We are a firm connected with the Forex Industry. We have millions of trading data like instrument, demographic, session, challenge phase trader’s trading, funded traders trading, passing rates etc. For example, the most traded pairs are XAUUSD, EURUSD, GBPUSD, US30. The most profitable traders are from Vietnam, UK. The most profitable trading session is London. Also we have trader wise metrics, like what is the good range of Win vs loss ratio, Max Losing Trade vs Average Winning Trade etc.
Let’s say traders from Indonesia takes payout 80% of the time when they get funded. We have these kind of data on many criteria.
Phase 1 traders care less about their trading and losses in most of their accounts, and when they pass into Phase 2, they get a bit serious, and their trading style changes with the excitement of getting funded. When they get funded, their mentality changes again as they want to secure some payout or at least recover the subscription fee. After they get their first payout, some traders trade on luck or risk aggressively as the fund is not their own. We need to figure out these analogies in more depth.
Secondly, let’s break it down into packages. Small account traders & big account traders trade differently. Another fact is that we need bigger funds to back up bigger traders & smaller funds for small account traders. So, if we break down challenge-wise, package-wise & also account-wise, the breakdown tree is scattered just here. Additionally, if we break it down by country, for example what is the data in Australia, Argentina & 100 other countries? Now this is very difficult to summarize. This happens for every package.

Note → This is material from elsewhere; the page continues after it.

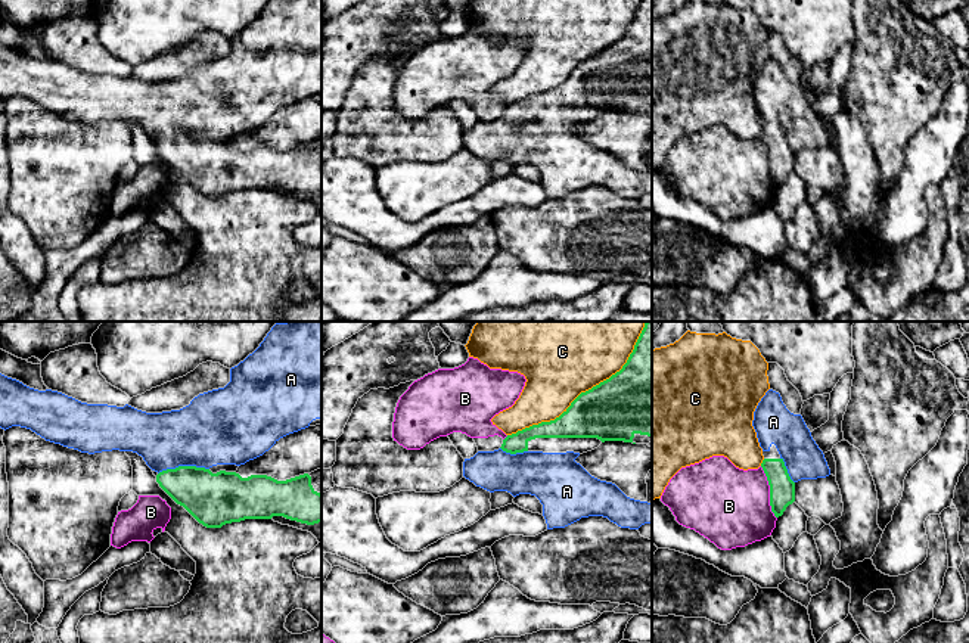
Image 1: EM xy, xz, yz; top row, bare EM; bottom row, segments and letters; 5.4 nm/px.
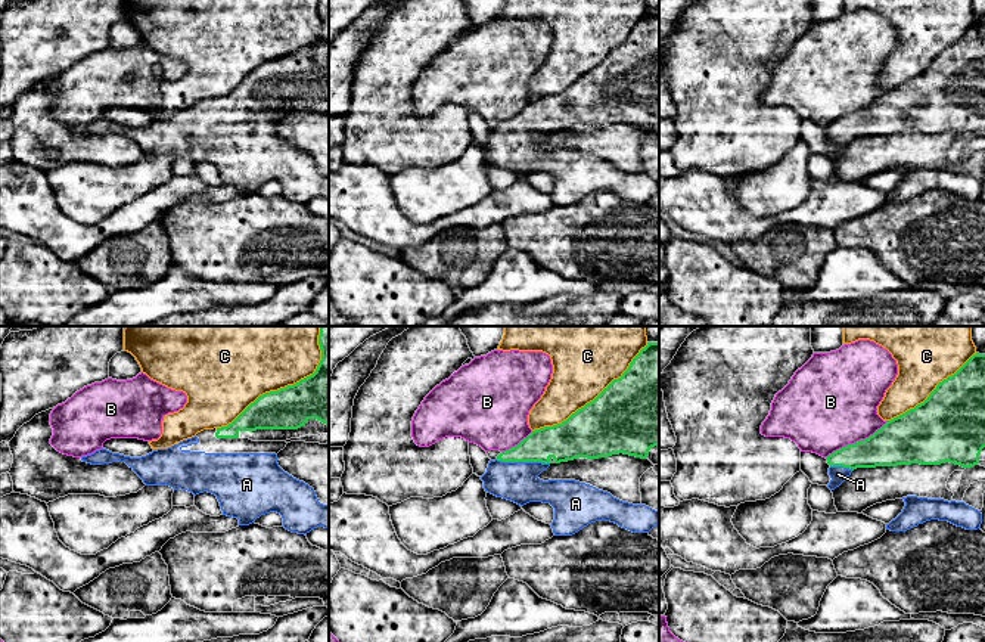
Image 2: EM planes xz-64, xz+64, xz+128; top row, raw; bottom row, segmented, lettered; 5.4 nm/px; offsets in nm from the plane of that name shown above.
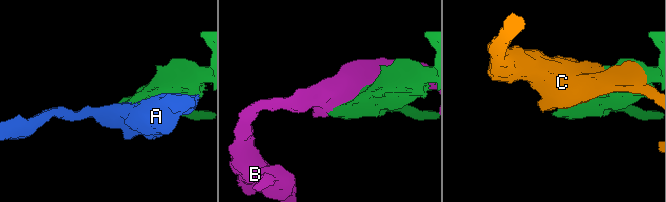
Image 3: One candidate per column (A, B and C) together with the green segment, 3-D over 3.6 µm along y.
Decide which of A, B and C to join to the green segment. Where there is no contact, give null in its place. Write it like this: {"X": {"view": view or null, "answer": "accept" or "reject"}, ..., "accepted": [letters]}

Then, let’s say we identified some traders based on these criteria. For example, we took the traders from Australia again. When we’re diving into their trading data, there are 50-60 symbols. Let’s say there are 10-15 most traded symbols that have their patterns/data like which are profitable or losing symbols among traders. Then, when the trader is taking trades, there are some real-time behavioral patterns. Like what lot size, symbol, and trading session is he choosing? If we even break down these 3 criteria, then again there are multiple more branches which is an issue.
Is it making a bit of sense? Now, is it possible to develop something out of it utilizing these data? Like the machine learning will use these data to understand what works and what not and then develop an algorithm. It will identify patterns. It will take trades based on the most profitable pair, session, metrics etc. Is it possible from your expertise?